Production of business equipment rose 1.4 percent in March from February, the fourth consecutive monthly gain, reflecting rising demand for computers, communications equipment and semiconductors, Federal Reserve figures showed on April 15.
‘Source of Strength’
Spending on equipment and software “has the potential to be a source of strength for the economy” because companies ran down their capital stock so much during the recession, Fed Vice Chairman Donald Kohn, who’s resigning from the central bank in June, said in an April 8 speech in San Francisco.
Talbots Inc., a U.S. clothing chain based in Hingham, Massachusetts, plans to double its capital expenditures to $40 million this year from 2009, Chief Financial Officer Michael Scarpa told analysts during an April 13 conference call.
“The majority of this increase will be allocated to refreshing and renovating our stores,” as well as information- technology initiatives, said Scarpa, who is also chief operating officer.

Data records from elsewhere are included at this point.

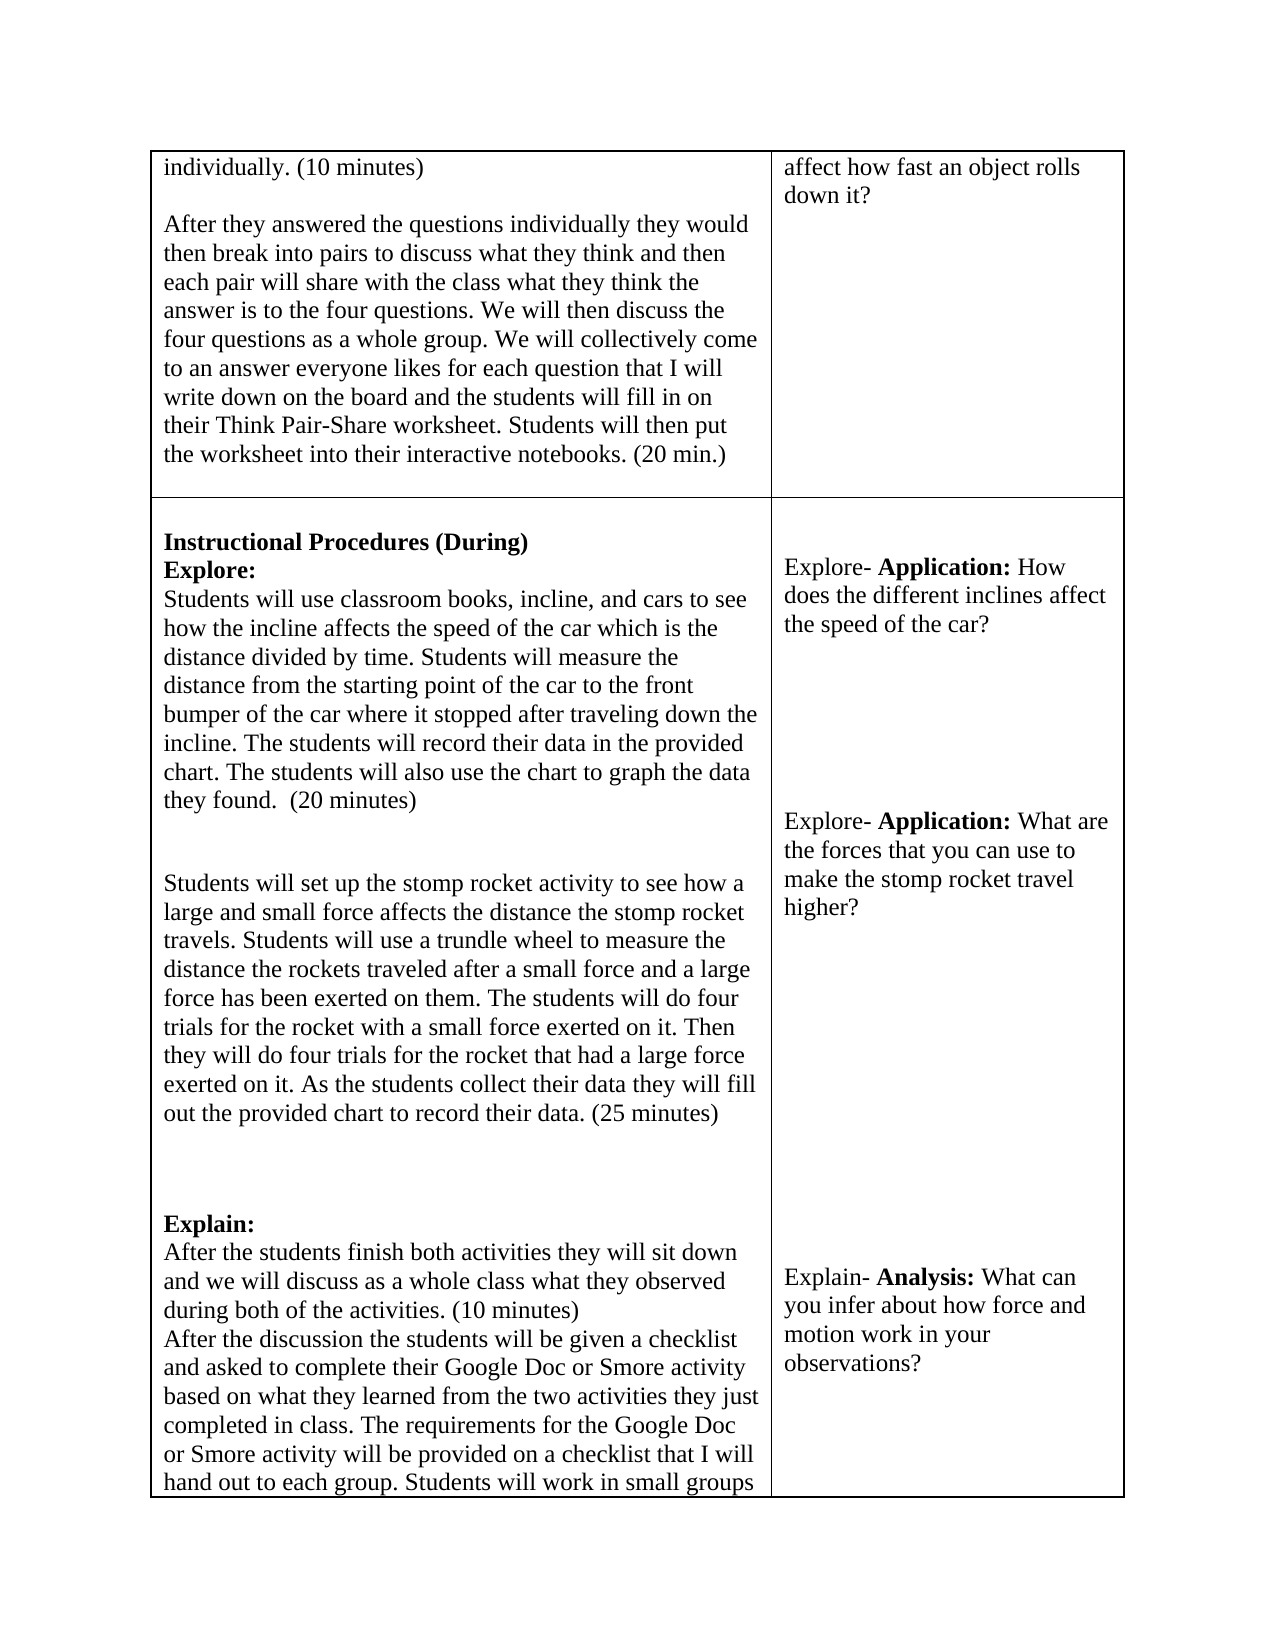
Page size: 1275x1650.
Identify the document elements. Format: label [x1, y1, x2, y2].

table_cell [772, 152, 1123, 497]
table_cell [152, 498, 771, 1496]
table_cell [152, 152, 771, 497]
table_cell [772, 498, 1123, 1496]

Companies are also starting to put their earnings to work by adding to payrolls after shedding 8.3 million workers since the end of 2007. Private-sector employment rose by 123,000 in March, the third consecutive increase and the biggest since May 2007, according to the Labor Department.

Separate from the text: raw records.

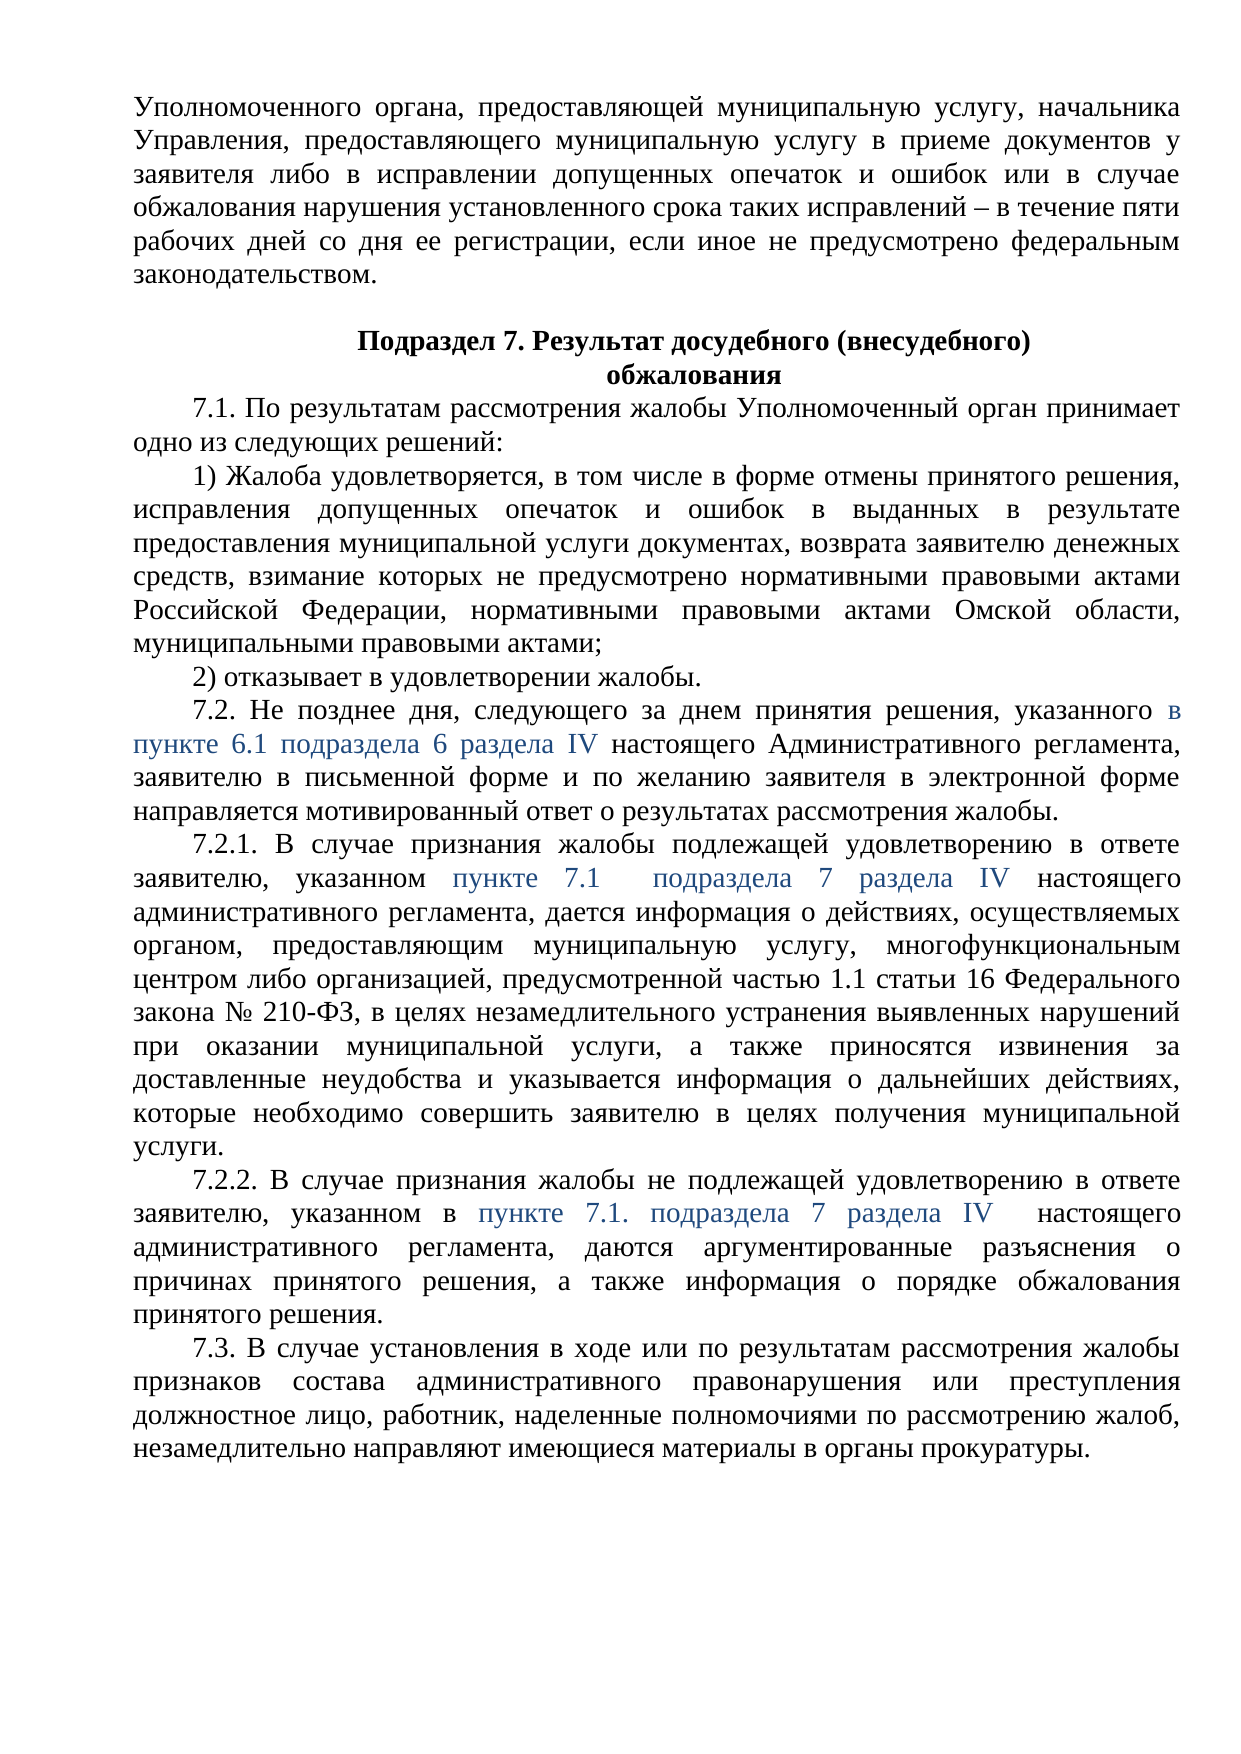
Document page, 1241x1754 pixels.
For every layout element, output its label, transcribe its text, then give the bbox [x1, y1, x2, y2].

text Подраздел 7. Результат досудебного (внесудебного) [133, 323, 1181, 357]
text 7.2. Не позднее дня, следующего за днем принятия решения, указанного в пункте 6.1 подраздела 6 раздела IV настоящего Административного регламента, заявителю в письменной форме и по желанию заявителя в электронной форме направляется мотивированный ответ о результатах рассмотрения жалобы. [133, 692, 1181, 827]
text 2) отказывает в удовлетворении жалобы. [133, 659, 1181, 692]
text 7.3. В случае установления в ходе или по результатам рассмотрения жалобы признаков состава административного правонарушения или преступления должностное лицо, работник, наделенные полномочиями по рассмотрению жалоб, незамедлительно направляют имеющиеся материалы в органы прокуратуры. [133, 1330, 1181, 1464]
text 7.2.1. В случае признания жалобы подлежащей удовлетворению в ответе заявителю, указанном пункте 7.1 подраздела 7 раздела IV настоящего административного регламента, дается информация о действиях, осуществляемых органом, предоставляющим муниципальную услугу, многофункциональным центром либо организацией, предусмотренной частью 1.1 статьи 16 Федерального закона № 210-ФЗ, в целях незамедлительного устранения выявленных нарушений при оказании муниципальной услуги, а также приносятся извинения за доставленные неудобства и указывается информация о дальнейших действиях, которые необходимо совершить заявителю в целях получения муниципальной услуги. [133, 827, 1181, 1162]
text 1) Жалоба удовлетворяется, в том числе в форме отмены принятого решения, исправления допущенных опечаток и ошибок в выданных в результате предоставления муниципальной услуги документах, возврата заявителю денежных средств, взимание которых не предусмотрено нормативными правовыми актами Российской Федерации, нормативными правовыми актами Омской области, муниципальными правовыми актами; [133, 458, 1181, 659]
text 7.2.2. В случае признания жалобы не подлежащей удовлетворению в ответе заявителю, указанном в пункте 7.1. подраздела 7 раздела IV настоящего административного регламента, даются аргументированные разъяснения о причинах принятого решения, а также информация о порядке обжалования принятого решения. [133, 1162, 1181, 1330]
text 7.1. По результатам рассмотрения жалобы Уполномоченный орган принимает одно из следующих решений: [133, 391, 1181, 458]
text обжалования [133, 357, 1181, 391]
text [133, 89, 1181, 290]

Intel, which saw first-quarter profit almost quadruple to $2.44 billion, plans to add 1,000 to 2,000 new workers this year, spokesman Tom Beermann said April 14 in response to a question. It has 79,500 employees, down from 82,500 a year ago.
‘Ramp Up Hiring’
“Businesses are basically understaffed, so they’ll ramp up hiring as demand increases,” said John Herrmann, senior fixed- income strategist at State Street Global Markets LLC in Boston.
JPMorgan Chase, based in New York, announced the planned addition to its U.S. workforce after reporting a 55 percent rise in first-quarter profits to $3.33 billion.
CSX Corp., the third-largest U.S. railroad, is hiring more workers and calling back some furloughed employees as its business expands, Chief Operating Officer David Brown said told analysts on an April 14 call with analysts. Its net income jumped 24 percent in the first quarter to $306 million, the Jacksonville, Florida-based carrier said.
Twenty-nine percent of 105 executives who responded to the Business Roundtable survey plan to increase hiring during the next six months, while 21 percent anticipate reducing payrolls. That was the first time since the first quarter of 2008 that more companies forecast higher employment than lower employment in the survey by the Washington-based association of leading U.S. companies with more than 12 million employees.
Small businesses are more cautious. They’re not ready to add workers, though they’ve basically stopped paring payrolls, according to a March survey released on April 13 by the National Federation of Independent Business in Washington.
Job gains this year are likely to be gradual, averaging about 100,000 a month, before ramping up to double that in 2011, Zandi said. Many small companies are still having trouble getting credit and remain wary about expanding their operations, he added.
Unemployment will drop to 9.4 percent in the fourth quarter of this year from 9.7 percent now, according to the median forecast of 59 economists surveyed by Bloomberg News this month.
Former Fed Vice Chairman Alan Blinder made the case for optimism on the economy back in December, when he forecast growth of 3 percent to 4 percent this year and argued against a jobless recovery in a Wall Street Journal opinion piece.
Now Janet Yellen, who is said to be President Barack Obama’s pick to be the next Fed vice chair, is also more positive about the outlook.
“It’s fair to say that my own thinking has recently turned a corner, and I am becoming more and more confident that the economy is on the right track,” Yellen, who is currently president of the Federal Reserve Bank of San Francisco, said in an April 15 speech.